Looks very crimpy and has a relatively short staple - obviously colors and well as white. Interesting - never heard of them, but then I never heard of a lot of things!


----------



## Linda6885 (Feb 13, 2011)

shepherd said:


> Looks very crimpy and has a relatively short staple - obviously colors and well as white. Interesting - never heard of them, but then I never heard of a lot of things!


Actually there is another article where she writes about preparing the wool. It does have a nice crimp, but her staples were about 3-4 1/2 inches. And she prefers to keep all the fibers going one way, rather than rolling a rolag. She takes it off the carders like in a batt and wraps each in tulle (I think it said) to keep the fibers from getting mixed up. She wrote it took a little extra time, but was worth it to keep the fibers all going one way, she could spin a smoother yarn.


----------



## betty boivin (Sep 12, 2012)

Interesting!


----------



## Cdambro (Dec 30, 2013)

Great article, thank you. The more I learn, the more I don't know. I always thought a sheep was a sheep until I started spinning. It is a whole new world.


----------



## Linda6885 (Feb 13, 2011)

Cdambro said:


> Great article, thank you. The more I learn, the more I don't know. I always thought a sheep was a sheep until I started spinning. It is a whole new world.


Exactly, until I started spinning I never thought about all the different kinds of wool either.


----------



## Alpaca Farmer (Jan 19, 2011)

A beautiful animal.


----------



## henhouse2011 (Feb 20, 2011)

There is a lot of that "new and improved" that isn't improved going around, mores the pity. I just want to hug and bury my nose in that cute grey teddy bear of a sheep.


----------



## shepherd (Feb 25, 2012)

Linda6885 said:


> Exactly, until I started spinning I never thought about all the different kinds of wool either.

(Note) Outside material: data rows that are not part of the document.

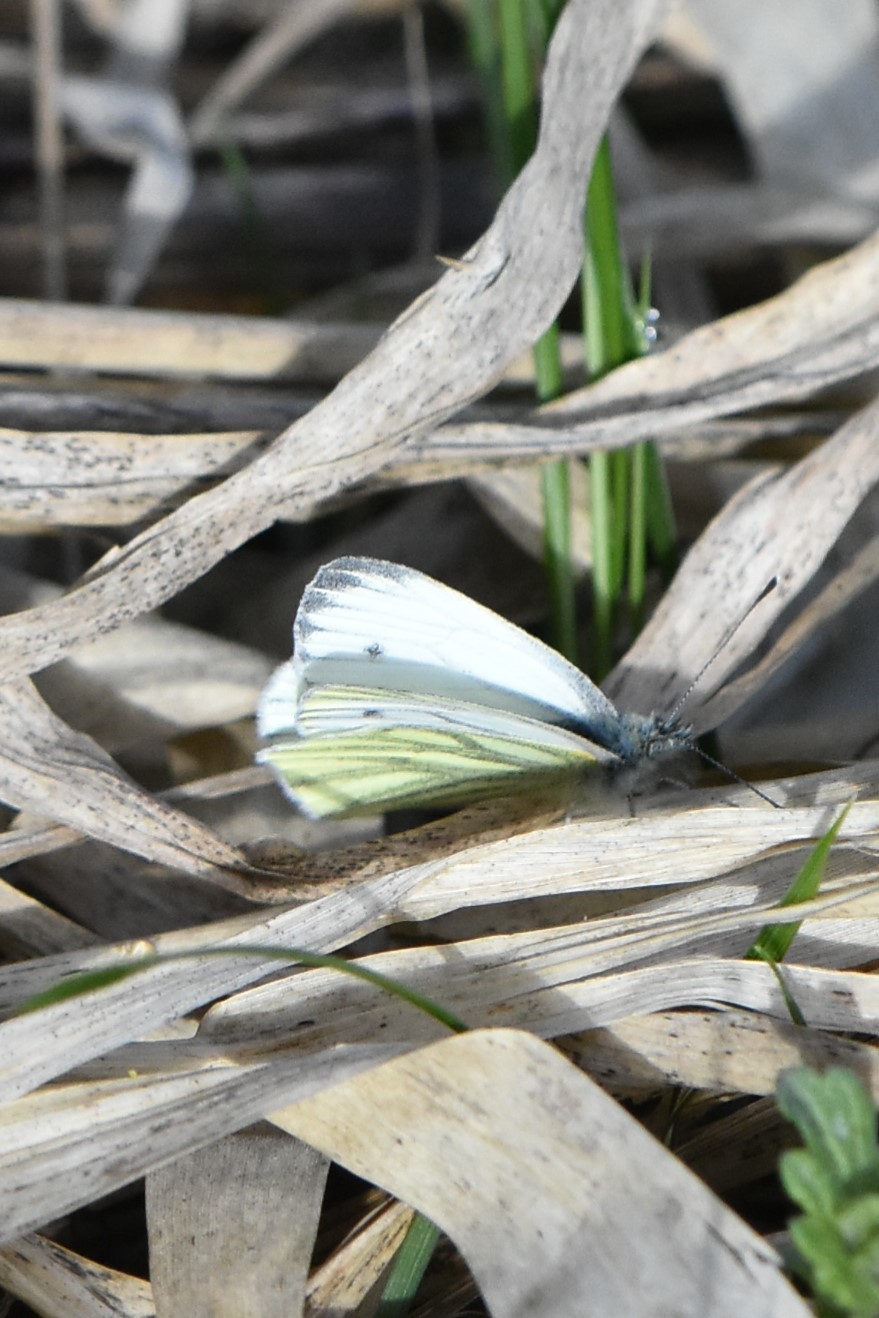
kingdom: Animalia
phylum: Arthropoda
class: Insecta
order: Lepidoptera
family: Pieridae
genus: Pieris
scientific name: Pieris napi
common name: Green-veined white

At my booth in the Breeds Barn I get a lot of people who exclaim at the differences in sheep! They are white and wooly and a lot more. At Rhinebeck there are about 20 breeds on display and that is just a drop in the bucket. Each one has its differences in staple, thickness, crimp, color - an endless number of combinations.


----------



## spinninggill (Apr 9, 2011)

Ryeland produces a very bouncy yarn if spun woollen (from a rolag). Smoother and less bouncy spun worsted (from a batt)


----------



## Krmn8r (Dec 10, 2012)

Very interesting indeed! Thanks for sharing, :sm24:


----------



## wordancer (May 4, 2011)

Thanks! I didn't have clue that there be untreated nonfelting wool.


----------



## wordancer (May 4, 2011)

Thanks! I didn't have clue that there be untreated nonfelting wool.


----------



## wordancer (May 4, 2011)

I just found some washed ryeland on esty, they also have unwashed.
Bought 150 grams to play with. As it is coming from across the pond the shipping is a little pricey...but, whatever!


----------



## Linda6885 (Feb 13, 2011)

wordancer said:


> I just found some washed ryeland on esty, they also have unwashed.
> Bought 150 grams to play with. As it is coming from across the pond the shipping is a little pricey...but, whatever!


Wow, I'm going to look and the wool fests I attend every year. You never know what treasure you may find.


----------



## desireeross (Jun 2, 2013)

Interesting, thank you


----------



## Nanamel14 (Aug 4, 2016)

Beautiful animal


----------